▶ _INSTRUCTIONS FOR THE TASK_
Please give, exactly as they appear below, the line with "neck: (512, 276)" and every line after it through the final one, and nothing else.

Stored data
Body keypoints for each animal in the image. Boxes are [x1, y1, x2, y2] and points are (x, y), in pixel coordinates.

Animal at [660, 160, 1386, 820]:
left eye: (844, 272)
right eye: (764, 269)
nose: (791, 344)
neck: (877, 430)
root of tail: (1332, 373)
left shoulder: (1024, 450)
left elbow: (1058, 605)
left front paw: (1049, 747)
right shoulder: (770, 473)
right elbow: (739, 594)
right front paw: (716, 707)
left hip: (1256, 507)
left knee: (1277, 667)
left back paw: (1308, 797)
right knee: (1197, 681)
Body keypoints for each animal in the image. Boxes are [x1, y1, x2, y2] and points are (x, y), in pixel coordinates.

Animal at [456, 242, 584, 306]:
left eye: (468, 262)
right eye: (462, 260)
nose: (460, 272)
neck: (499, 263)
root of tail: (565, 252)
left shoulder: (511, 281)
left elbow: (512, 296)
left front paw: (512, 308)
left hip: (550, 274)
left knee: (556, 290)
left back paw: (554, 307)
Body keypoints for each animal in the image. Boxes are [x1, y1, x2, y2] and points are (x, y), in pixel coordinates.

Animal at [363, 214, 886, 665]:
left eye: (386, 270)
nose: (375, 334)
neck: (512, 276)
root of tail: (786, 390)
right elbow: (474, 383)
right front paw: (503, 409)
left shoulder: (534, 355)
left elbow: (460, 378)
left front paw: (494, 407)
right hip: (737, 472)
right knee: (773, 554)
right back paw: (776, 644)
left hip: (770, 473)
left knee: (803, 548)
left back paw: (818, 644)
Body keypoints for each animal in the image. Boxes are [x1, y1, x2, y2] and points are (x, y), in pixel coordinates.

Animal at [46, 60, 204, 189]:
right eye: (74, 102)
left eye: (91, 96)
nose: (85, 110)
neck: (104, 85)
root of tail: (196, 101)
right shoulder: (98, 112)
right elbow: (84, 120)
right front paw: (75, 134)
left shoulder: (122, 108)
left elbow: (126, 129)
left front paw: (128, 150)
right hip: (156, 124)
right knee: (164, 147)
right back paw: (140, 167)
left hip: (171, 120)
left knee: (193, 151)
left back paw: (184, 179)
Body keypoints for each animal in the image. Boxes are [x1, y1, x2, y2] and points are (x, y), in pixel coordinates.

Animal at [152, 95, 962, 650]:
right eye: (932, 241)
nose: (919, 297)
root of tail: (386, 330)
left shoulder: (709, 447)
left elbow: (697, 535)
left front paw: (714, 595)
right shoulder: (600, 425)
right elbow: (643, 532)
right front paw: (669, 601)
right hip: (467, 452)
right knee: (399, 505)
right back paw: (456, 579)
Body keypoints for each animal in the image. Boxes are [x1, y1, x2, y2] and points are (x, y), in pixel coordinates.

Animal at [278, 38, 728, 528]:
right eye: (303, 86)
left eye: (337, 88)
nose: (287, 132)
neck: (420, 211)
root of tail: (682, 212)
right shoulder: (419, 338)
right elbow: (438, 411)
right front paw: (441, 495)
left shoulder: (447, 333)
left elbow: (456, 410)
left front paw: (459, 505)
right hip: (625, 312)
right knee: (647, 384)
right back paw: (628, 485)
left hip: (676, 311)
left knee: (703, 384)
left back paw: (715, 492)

▶ _EXERCISE RESULT_
neck: (512, 276)
root of tail: (786, 390)
right elbow: (474, 383)
right front paw: (503, 409)
left shoulder: (534, 355)
left elbow: (460, 378)
left front paw: (494, 407)
right hip: (737, 472)
right knee: (773, 554)
right back paw: (776, 644)
left hip: (770, 473)
left knee: (803, 548)
left back paw: (818, 644)
Body keypoints for each animal in the image. Boxes are [x1, y1, x2, y2] and points are (x, y), in pixel coordinates.

Animal at [46, 60, 204, 189]:
right eye: (74, 102)
left eye: (91, 96)
nose: (85, 110)
neck: (104, 85)
root of tail: (196, 101)
right shoulder: (98, 112)
right elbow: (84, 120)
right front paw: (75, 134)
left shoulder: (122, 108)
left elbow: (126, 129)
left front paw: (128, 150)
right hip: (156, 124)
right knee: (164, 147)
right back paw: (140, 167)
left hip: (171, 120)
left knee: (193, 151)
left back paw: (184, 179)
Body keypoints for each animal in the image. Boxes are [x1, y1, x2, y2] and points are (x, y), in pixel coordinates.

Animal at [152, 95, 962, 650]:
right eye: (932, 241)
nose: (919, 297)
root of tail: (386, 330)
left shoulder: (709, 447)
left elbow: (697, 535)
left front paw: (714, 595)
right shoulder: (600, 425)
right elbow: (643, 532)
right front paw: (669, 601)
right hip: (467, 452)
right knee: (399, 505)
right back paw: (456, 579)
Body keypoints for each animal in the image. Boxes are [x1, y1, x2, y2] and points are (x, y), in pixel coordinates.

Animal at [278, 38, 728, 528]:
right eye: (303, 86)
left eye: (337, 88)
nose: (287, 132)
neck: (420, 211)
root of tail: (682, 212)
right shoulder: (419, 338)
right elbow: (438, 411)
right front paw: (441, 495)
left shoulder: (447, 333)
left elbow: (456, 410)
left front paw: (459, 505)
right hip: (625, 312)
right knee: (647, 384)
right back paw: (628, 485)
left hip: (676, 311)
left knee: (703, 384)
left back paw: (715, 492)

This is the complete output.